12. Mr. Roychowdhury has next referred to the decision of Collector of Central Excise, Jaipur Vs. M/s. Raghuvar (India) Ltd., particularly the Head Note B and thus, he submits that the limitation period for doing or not doing an act has to be enacted and prescribed and cannot be imparted by the Courts by implication. Albeit, in absence of a limitation period for exercise of a power affecting the right of a citizen, the courts can hold that the same would be exercised within a reasonable time.

13. Thus, Mr. Roychowdhury has submitted that in appropriate cases, the court could well entertain a belated application and in the instant case, the Court should entertain the belated application for recall of the order dated November 21, 1998.

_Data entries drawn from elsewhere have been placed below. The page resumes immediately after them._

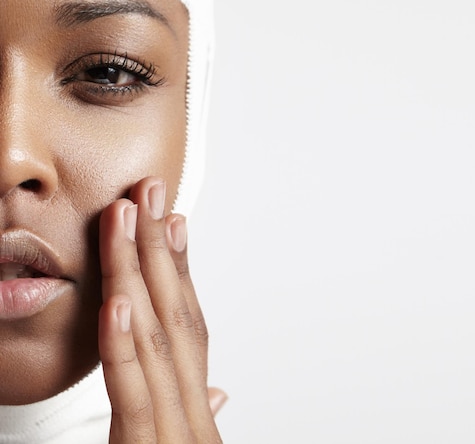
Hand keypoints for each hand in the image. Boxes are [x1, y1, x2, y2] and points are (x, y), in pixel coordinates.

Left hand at [98, 177, 223, 442]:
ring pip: (155, 339)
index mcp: (194, 408)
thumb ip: (199, 414)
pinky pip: (132, 391)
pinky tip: (116, 300)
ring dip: (139, 272)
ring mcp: (174, 431)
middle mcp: (191, 411)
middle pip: (176, 316)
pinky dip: (123, 344)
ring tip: (128, 219)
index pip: (190, 326)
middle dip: (160, 248)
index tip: (172, 223)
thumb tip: (217, 393)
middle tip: (150, 194)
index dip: (182, 270)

14. On the contrary, Mr. Sabyasachi Bhattacharyya appearing on behalf of the opposite party has referred to the decision of Inderchand Jain (D) through L.Rs. Vs. Motilal (D) through L.Rs., and submits that re-appreciation of evidence by the review court is beyond the scope of its review jurisdiction. The Review Court cannot sit in appeal over its own order and rehearing of the matter is impermissible in law.

15. Thus, he submits that present application should be rejected. This decision, I hold, is appropriate in the instant situation and so, the application for review is not maintainable.

16. Mr. S. Bhattacharyya has referred to the decision of Ananda Mohan Khara v. Jaladhar Mondal and Anr. reported 1998 WBLR (Cal) 369, Mr. Bhattacharyya has submitted that when no period of limitation is provided, 90 days period is reasonable. In the instant case, the application u/s 151 of the CPC had been filed after one year from the date of setting aside the order.

17. Mr. Bhattacharyya has also referred to the decision of Tarapada Dey and Ors. v. Amitava Dey reported in 2009 (3) CHN 798 and thus, he submits that the review application under Order 47, Rule 1 of the CPC lies if there has been a discovery of new and important matter or evidence which, after exercise of due diligence was not within the knowledge of the applicant or could not be produced by him at the time when the decree was passed or order made, or on account of some mistake or error apparent on the face of the record, or for any other sufficient reason. In the instant case, the Petitioner having failed to satisfy either of the conditions of review, the Trial Court was justified in rejecting the belated application u/s 151 of the CPC and so, there is no scope of interference with the impugned order.

18. Having considered the above facts and circumstances, I am of the view that the learned Trial Judge is quite justified in passing the impugned order dated April 25, 2003 holding that service of summons was duly dispensed with upon Lilabati Banerjee, opposite party No. 4 and other opposite parties on consent by the parties. And so, there is no scope of interference with the order dated April 25, 2003. The learned Trial Judge has, therefore, rightly rejected the belated application u/s 151 of the CPC filed by Lilabati Banerjee by the order dated April 25, 2003.

19. Consequently, the application for review under Order 47, Rule 1 of the CPC is not maintainable as any of the conditions for review has not been fulfilled in the instant case. So, there is no scope of interference with the order dated June 16, 2008.

20. Accordingly, I am of the view that the Petitioner has failed to show errors of law in the impugned orders.

21. So, the application fails to succeed. It is, therefore, dismissed.

22. Considering the circumstances, there will be no order as to costs.

23. The records of the C.O. No. 3123 of 1998 disposed of on December 15, 1998 and the Title Suit No. 168 of 1967 now pending before the learned Civil Judge (Senior Division), 7th Court, Alipore be returned at once to the concerned Department and the Court.

24. Urgent xerox certified copy of this order, if applied for, be supplied to the learned Advocates for the parties on their usual undertaking.